The Brazilian Securities and Exchange Commission (CVM) announced the CVM Resolution No. 772, dated June 7th, 2017, which authorizes CVM´s Securities Registration Department (SER) to analyze requests to dismiss the requirements provided in items I and II of Article 6 of CVM Instruction No. 414/04, in public offerings of Real Estate Receivables Certificates (CRIs) backed by receivables that are considered real estate credits due to their intended allocation.

The SER can analyze the dismissal requests directly, without sending them to CVM´s Board, in the case of offerings that have the following characteristics:

a) the real estate credits that back the CRI are constituted by its issuer regardless of any future event;

b) the issuer of the real estate credits must be a publicly-held company engaged in the real estate market, in accordance with its corporate purpose;

c) the credits that back CRIs and whose allocation is intended for non-qualified investors shall be subject to the fiduciary regime, according to Article 6 of CVM Instruction No. 414/04, and the issuance of the CRI shall have at least one risk report from a rating agency;

d) the offering documents provide that: (i) the fiduciary agent is responsible for verifying that the raised funds are destined for the real properties linked to the CRI issuance, according to item I of Article 8 of Law No. 9.514/97; and (ii) the allocation of the raised funds is completed by the final payment of the CRI.
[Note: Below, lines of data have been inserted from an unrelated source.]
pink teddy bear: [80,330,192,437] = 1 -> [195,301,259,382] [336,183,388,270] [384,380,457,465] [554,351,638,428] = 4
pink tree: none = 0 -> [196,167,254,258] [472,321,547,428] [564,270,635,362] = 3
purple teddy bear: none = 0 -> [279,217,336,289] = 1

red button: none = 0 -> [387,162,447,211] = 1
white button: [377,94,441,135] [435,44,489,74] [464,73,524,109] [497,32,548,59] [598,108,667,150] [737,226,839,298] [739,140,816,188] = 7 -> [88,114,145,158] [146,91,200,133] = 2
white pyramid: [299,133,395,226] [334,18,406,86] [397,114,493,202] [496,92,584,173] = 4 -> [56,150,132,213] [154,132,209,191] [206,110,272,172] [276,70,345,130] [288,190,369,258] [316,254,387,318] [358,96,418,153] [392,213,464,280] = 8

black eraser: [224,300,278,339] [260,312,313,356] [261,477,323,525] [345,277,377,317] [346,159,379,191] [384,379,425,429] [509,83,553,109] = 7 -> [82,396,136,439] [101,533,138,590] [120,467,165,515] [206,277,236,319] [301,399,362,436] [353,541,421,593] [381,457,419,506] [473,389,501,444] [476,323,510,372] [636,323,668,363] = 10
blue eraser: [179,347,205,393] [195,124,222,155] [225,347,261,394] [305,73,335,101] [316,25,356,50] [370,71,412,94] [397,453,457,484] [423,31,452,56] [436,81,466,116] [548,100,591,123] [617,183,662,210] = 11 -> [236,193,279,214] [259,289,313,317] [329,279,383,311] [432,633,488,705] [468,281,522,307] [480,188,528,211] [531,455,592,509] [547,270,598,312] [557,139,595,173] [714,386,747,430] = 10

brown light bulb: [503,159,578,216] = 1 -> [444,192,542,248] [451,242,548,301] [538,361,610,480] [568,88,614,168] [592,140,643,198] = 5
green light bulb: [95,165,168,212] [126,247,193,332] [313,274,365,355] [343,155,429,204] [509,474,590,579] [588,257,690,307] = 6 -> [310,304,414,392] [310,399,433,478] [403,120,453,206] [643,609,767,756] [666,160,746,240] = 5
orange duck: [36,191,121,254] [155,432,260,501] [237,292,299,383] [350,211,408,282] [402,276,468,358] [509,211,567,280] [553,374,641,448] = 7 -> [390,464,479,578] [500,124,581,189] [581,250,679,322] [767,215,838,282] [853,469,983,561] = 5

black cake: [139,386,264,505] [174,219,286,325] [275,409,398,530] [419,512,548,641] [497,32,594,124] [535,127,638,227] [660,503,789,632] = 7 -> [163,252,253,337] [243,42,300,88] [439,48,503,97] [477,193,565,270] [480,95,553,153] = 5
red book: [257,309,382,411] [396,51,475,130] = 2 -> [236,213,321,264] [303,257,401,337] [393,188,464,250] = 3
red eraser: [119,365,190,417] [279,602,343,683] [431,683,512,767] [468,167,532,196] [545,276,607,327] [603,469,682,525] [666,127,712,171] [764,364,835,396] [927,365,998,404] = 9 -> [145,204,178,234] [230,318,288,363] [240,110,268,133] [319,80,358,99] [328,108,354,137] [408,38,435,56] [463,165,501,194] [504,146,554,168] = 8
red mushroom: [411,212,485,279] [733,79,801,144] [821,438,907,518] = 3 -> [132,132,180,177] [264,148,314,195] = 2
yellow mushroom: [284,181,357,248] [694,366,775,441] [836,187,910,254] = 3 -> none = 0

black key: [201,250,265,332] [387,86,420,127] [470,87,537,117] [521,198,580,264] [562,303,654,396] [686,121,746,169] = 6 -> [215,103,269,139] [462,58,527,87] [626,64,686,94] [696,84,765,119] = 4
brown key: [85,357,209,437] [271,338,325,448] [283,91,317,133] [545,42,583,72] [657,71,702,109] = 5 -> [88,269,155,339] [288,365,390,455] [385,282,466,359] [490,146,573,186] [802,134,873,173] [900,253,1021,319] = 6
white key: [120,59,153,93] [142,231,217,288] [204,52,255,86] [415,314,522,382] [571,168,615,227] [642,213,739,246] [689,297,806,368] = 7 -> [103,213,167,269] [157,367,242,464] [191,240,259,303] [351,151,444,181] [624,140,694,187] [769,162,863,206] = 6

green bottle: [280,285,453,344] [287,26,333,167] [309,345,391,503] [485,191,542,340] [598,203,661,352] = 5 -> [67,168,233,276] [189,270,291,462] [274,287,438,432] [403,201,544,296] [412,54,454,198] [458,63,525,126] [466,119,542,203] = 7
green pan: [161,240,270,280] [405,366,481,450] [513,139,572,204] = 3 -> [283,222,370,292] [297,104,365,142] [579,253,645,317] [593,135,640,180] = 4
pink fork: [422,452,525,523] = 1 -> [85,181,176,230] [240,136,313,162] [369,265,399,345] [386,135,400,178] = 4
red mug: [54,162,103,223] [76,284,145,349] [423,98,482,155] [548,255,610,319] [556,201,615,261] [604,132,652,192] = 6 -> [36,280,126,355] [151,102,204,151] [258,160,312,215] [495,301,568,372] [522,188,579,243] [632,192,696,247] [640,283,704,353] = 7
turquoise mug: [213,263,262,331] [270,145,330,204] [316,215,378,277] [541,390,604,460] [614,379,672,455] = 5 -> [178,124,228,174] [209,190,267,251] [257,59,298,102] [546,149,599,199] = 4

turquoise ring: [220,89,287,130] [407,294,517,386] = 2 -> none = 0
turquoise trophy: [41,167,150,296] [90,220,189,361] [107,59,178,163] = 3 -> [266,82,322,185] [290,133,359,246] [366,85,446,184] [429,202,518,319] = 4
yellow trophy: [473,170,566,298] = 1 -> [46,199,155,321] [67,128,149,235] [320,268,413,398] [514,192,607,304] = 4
In this sense, given the new resolution and the attribution of authority to SER in order to analyze the dismissal requests of the above requirements, it is expected that the procedures for approving CRI public offerings backed by real estate credits by allocation will be faster.

Observations in this update about Brazilian law are by Tauil & Chequer Advogados. They are not intended to provide legal advice to any entity; any entity considering the possibility of a transaction must seek advice tailored to its particular circumstances.